Cancer cell metabolism yields new insights on Leukemia
22 Jan 2013
University of Rochester Medical Center scientists have proposed a new reason why acute myeloid leukemia, one of the most aggressive cancers, is so difficult to cure: a subset of cells that drive the disease appear to have a much slower metabolism than most other tumors cells.
The slower metabolism protects leukemia cells in many important ways and allows them to survive better – but the team also found an experimental drug tailored to this unique metabolic status and has begun testing its ability to attack the disease, URMC researchers report in the Jan. 17, 2013, online edition of Cell Stem Cell.
As a result, the study's corresponding author, Craig T. Jordan, Ph.D., is working on forming a partnership with a drug-maker to conduct further testing in this arena. The compound under laboratory study has already been used in clinical trials.

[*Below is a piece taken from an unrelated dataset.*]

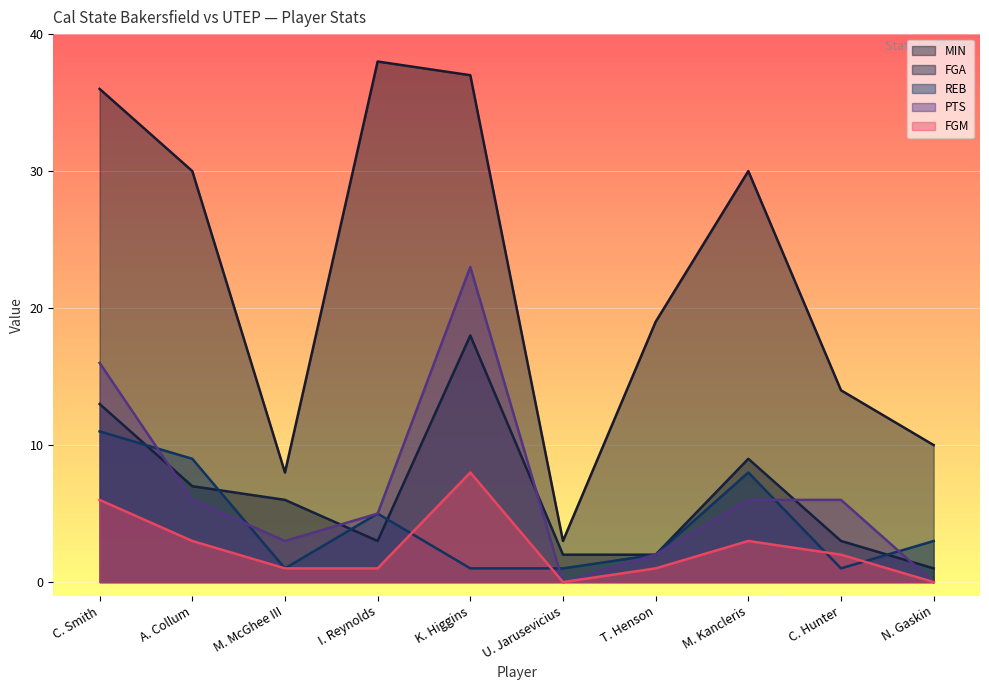

How many values in FGM are above zero?

8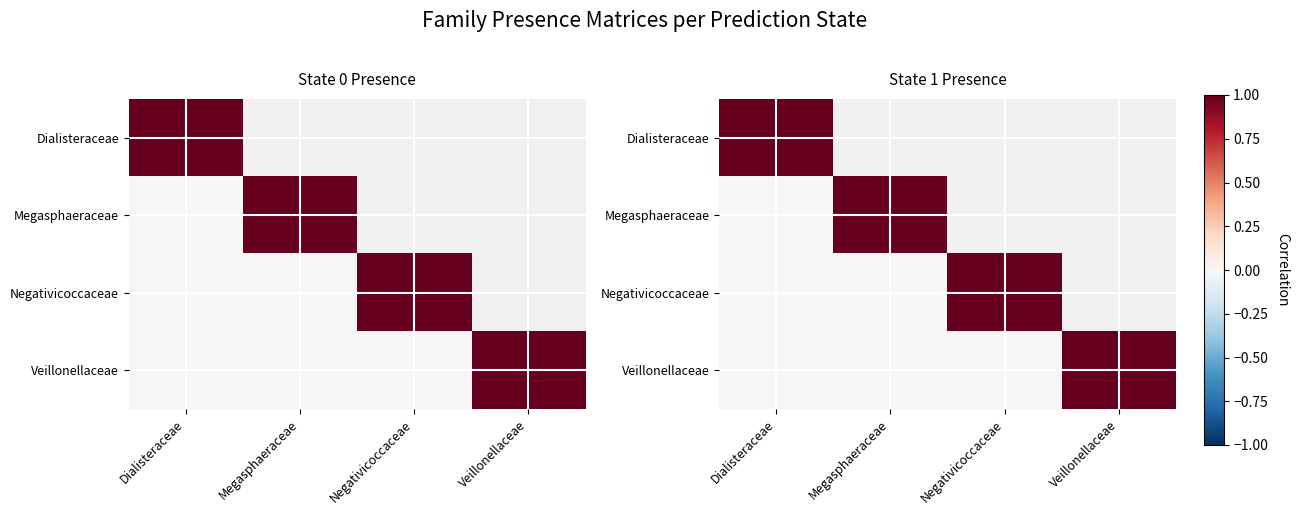

How many values in the Veillonellaceae series exceed 0?

1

''Targeting metabolism of leukemia stem cells is a unique approach that we believe has the potential to be broadly applied to several forms of leukemia,'' say Jordan, the Philip and Marilyn Wehrheim Professor at the James P. Wilmot Cancer Center at URMC. ''An exciting part of our work is that because we've identified drugs that are being developed for clinical use, we hope there is significant potential to improve the care of leukemia patients relatively soon.''
Lead investigator Eleni Lagadinou, M.D., Ph.D., a post-doctoral fellow in Jordan's laboratory, said that when the team discovered that the metabolism of leukemia stem cells was so different from the rest of the tumor cells, they focused their efforts on exactly how that process works.
They found that leukemia stem cells generate all the energy they need in a cellular powerhouse called the mitochondrion, by way of a single process, known as oxidative phosphorylation. In contrast, other cancer cells and normal stem cells also rely on a second fuel source, known as glycolysis, to generate energy.